WHAT THIS TASK INVOLVES: All of the data below is to be output exactly as written.

INPUT DATA:
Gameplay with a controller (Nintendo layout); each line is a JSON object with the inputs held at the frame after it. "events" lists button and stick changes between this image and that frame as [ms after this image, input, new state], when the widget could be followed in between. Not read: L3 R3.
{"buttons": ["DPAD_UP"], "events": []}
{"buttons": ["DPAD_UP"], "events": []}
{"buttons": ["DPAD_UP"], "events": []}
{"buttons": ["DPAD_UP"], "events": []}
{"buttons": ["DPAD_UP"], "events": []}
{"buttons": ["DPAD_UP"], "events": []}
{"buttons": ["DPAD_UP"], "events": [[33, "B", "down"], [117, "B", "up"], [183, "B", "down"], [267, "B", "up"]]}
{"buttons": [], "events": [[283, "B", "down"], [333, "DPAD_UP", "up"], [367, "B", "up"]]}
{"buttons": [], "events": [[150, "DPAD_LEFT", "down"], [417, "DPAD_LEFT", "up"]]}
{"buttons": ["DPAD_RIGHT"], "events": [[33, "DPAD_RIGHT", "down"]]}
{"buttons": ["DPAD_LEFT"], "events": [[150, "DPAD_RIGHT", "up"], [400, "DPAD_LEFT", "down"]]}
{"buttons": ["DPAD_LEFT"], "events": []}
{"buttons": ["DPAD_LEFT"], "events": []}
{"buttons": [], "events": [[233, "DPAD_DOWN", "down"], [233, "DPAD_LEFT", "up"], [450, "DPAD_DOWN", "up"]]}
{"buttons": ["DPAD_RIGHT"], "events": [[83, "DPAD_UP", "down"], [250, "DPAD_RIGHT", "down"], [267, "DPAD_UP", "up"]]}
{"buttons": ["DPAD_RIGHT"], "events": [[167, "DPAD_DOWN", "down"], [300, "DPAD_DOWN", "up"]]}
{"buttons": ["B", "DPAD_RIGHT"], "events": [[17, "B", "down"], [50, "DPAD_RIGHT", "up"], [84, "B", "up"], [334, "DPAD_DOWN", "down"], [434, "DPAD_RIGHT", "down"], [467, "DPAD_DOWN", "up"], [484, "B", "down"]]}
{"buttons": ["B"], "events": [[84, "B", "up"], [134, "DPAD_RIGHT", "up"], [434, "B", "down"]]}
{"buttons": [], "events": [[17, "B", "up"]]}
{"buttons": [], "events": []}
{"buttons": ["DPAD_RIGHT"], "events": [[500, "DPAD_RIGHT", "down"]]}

EXERCISE OUTPUT:
Gameplay with a controller (Nintendo layout); each line is a JSON object with the inputs held at the frame after it. "events" lists button and stick changes between this image and that frame as [ms after this image, input, new state], when the widget could be followed in between. Not read: L3 R3.
{"buttons": ["DPAD_UP"], "events": []}
{"buttons": ["DPAD_UP"], "events": []}
{"buttons": ["DPAD_UP"], "events": []}
{"buttons": ["DPAD_UP"], "events": []}
{"buttons": ["DPAD_UP"], "events": []}
{"buttons": ["DPAD_UP"], "events": []}
{"buttons": ["DPAD_UP"], "events": [[33, "B", "down"], [117, "B", "up"], [183, "B", "down"], [267, "B", "up"]]}
{"buttons": [], "events": [[283, "B", "down"], [333, "DPAD_UP", "up"], [367, "B", "up"]]}
{"buttons": [], "events": [[150, "DPAD_LEFT", "down"], [417, "DPAD_LEFT", "up"]]}
{"buttons": ["DPAD_RIGHT"], "events": [[33, "DPAD_RIGHT", "down"]]}
{"buttons": ["DPAD_LEFT"], "events": [[150, "DPAD_RIGHT", "up"], [400, "DPAD_LEFT", "down"]]}
{"buttons": ["DPAD_LEFT"], "events": []}
{"buttons": ["DPAD_LEFT"], "events": []}
{"buttons": [], "events": [[233, "DPAD_DOWN", "down"], [233, "DPAD_LEFT", "up"], [450, "DPAD_DOWN", "up"]]}
{"buttons": ["DPAD_RIGHT"], "events": [[83, "DPAD_UP", "down"], [250, "DPAD_RIGHT", "down"], [267, "DPAD_UP", "up"]]}
{"buttons": ["DPAD_RIGHT"], "events": [[167, "DPAD_DOWN", "down"], [300, "DPAD_DOWN", "up"]]}
{"buttons": ["B", "DPAD_RIGHT"], "events": [[17, "B", "down"], [50, "DPAD_RIGHT", "up"], [84, "B", "up"], [334, "DPAD_DOWN", "down"], [434, "DPAD_RIGHT", "down"], [467, "DPAD_DOWN", "up"], [484, "B", "down"]]}
{"buttons": ["B"], "events": [[84, "B", "up"], [134, "DPAD_RIGHT", "up"], [434, "B", "down"]]}
{"buttons": [], "events": [[17, "B", "up"]]}
{"buttons": [], "events": []}
{"buttons": ["DPAD_RIGHT"], "events": [[500, "DPAD_RIGHT", "down"]]}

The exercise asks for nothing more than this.